◆ **Consigne**
Répondez à ces questions sur l'entretien consacré au catholicisme en France :
(a) Par quelle formule le père Humbrecht désigne-t-il les jeunes catholiques ?
(b) Quelle doctrine et quelle réponse l'abbé de Servigny met-il en dialectique depuis la fin du IVe siècle ?
(c) De quels événements le « monde jeune et dynamique » constituait-il l'épine dorsale ?

◆ **Extrait retenu**
^^^^^^^^

Abbé de Servigny : Je ne crois pas qu’elles ont été différentes, mais face à l’effondrement de pans entiers de l’Église, la frange plus conservatrice s’est rendue, depuis quelques années, plus visible (notamment grâce aux nouveaux médias). Je pense au renouveau constitué par des familles (plutôt nombreuses), les mouvements scouts, les écoles (hors contrat notamment) qui essayent, dans des conditions pas faciles, de transmettre la foi et une culture chrétienne. Un monde jeune et dynamique qui s’est rendu visible lors des Manifs pour tous, dont il constituait l’épine dorsale ! Enracinés dans une culture de résistance, ces familles ont été moins perméables à la déconstruction post-moderne.

R&N : Le père Humbrecht emploie pour parler des jeunes catholiques cette formule acide : les « intermittents du réveil ». Comment faire pour que, et surtout après cette élection présidentielle qui a été perçue comme une défaite, les jeunes catholiques qui se sont engagés suite à la Manif pour tous dans différents mouvements mais aussi en politique (Sens Commun, FN…) ne retournent pas à leur sommeil et que cet engagement se fasse et porte des fruits sur le long terme ?

Abbé de Servigny : Je crois que si ces engagements politiques à la suite des « Manifs pour tous » ne s’enracinent pas dans une vie spirituelle authentique et une résistance culturelle durable, ils ne servent à rien ! Après la « manif pour tous », il faut maintenant passer à la « retraite de Saint Ignace pour tous » (peut-être que mon confrère dominicain ne serait ici pas tout à fait d’accord), le « travail de formation pour tous » et « l’engagement intellectuel et culturel pour tous » !

R&N : Quels sont les fondements culturels du catholicisme en France ?

Abbé de Servigny : Le catholicisme français qui se découvre minoritaire a pourtant une longue histoire, un enracinement qui en fait la mémoire de notre pays. C’est pourquoi, dans ce livre, nous sommes partis explorer ce riche passé, à la recherche de quelques « murs porteurs » (comme dirait Philippe de Villiers) de notre civilisation, en mettant à jour la dialectique entre la doctrine de Pélage et la réponse de saint Augustin, initiée dès la fin du IVe siècle, qui se prolonge et constitue la grande querelle théologique puis culturelle de l’Occident chrétien. Elle est une matrice de la civilisation occidentale. Elle est aussi une clef de lecture de l’histoire de l’Église et du monde contemporain. Cette grille de lecture fait mieux comprendre, à la lumière du retournement vers un néo-augustinisme balbutiant, les inflexions nouvelles du catholicisme d’aujourd’hui et de demain.

R&N : On parle beaucoup d’une approche « identitaire » du christianisme qu’ont une partie des Français. Faut-il s’en réjouir ou s’en méfier ? Comment faire pour qu’une telle approche se transforme et s’enracine dans une véritable pratique vivante de la foi et ne reste pas qu’un simple verni culturel ?

^^^^^^^^

◆ **Données fournies**
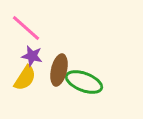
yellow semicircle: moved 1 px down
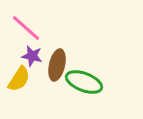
brown ellipse: moved 2 px left, 5 px up
yellow semicircle: moved 6 px left, 1 px down
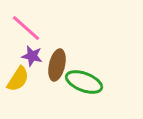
yellow semicircle: moved 1 px left
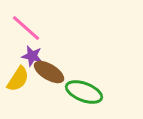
brown ellipse: moved 8 px left, 7 px down; rotated 72 degrees counterclockwise
green ellipse: moved 10 px down
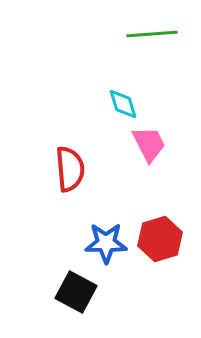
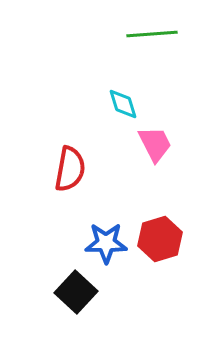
pink trapezoid: moved 6 px right
red semicircle: rotated 15 degrees clockwise
black square: rotated 15 degrees clockwise
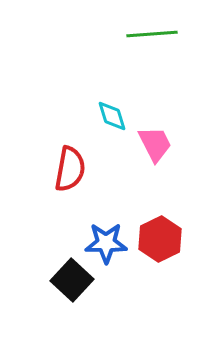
cyan diamond: moved 11 px left, 12 px down
red hexagon: rotated 9 degrees counterclockwise
black square: moved 4 px left, 12 px up
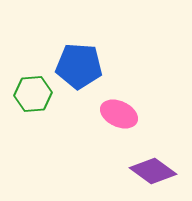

^^^^^^^^

◆ **Réponse attendue**
(a) Les « intermittents du réveil ».
(b) La doctrine de Pélage et la réponse de saint Augustin.
(c) Les Manifs pour tous.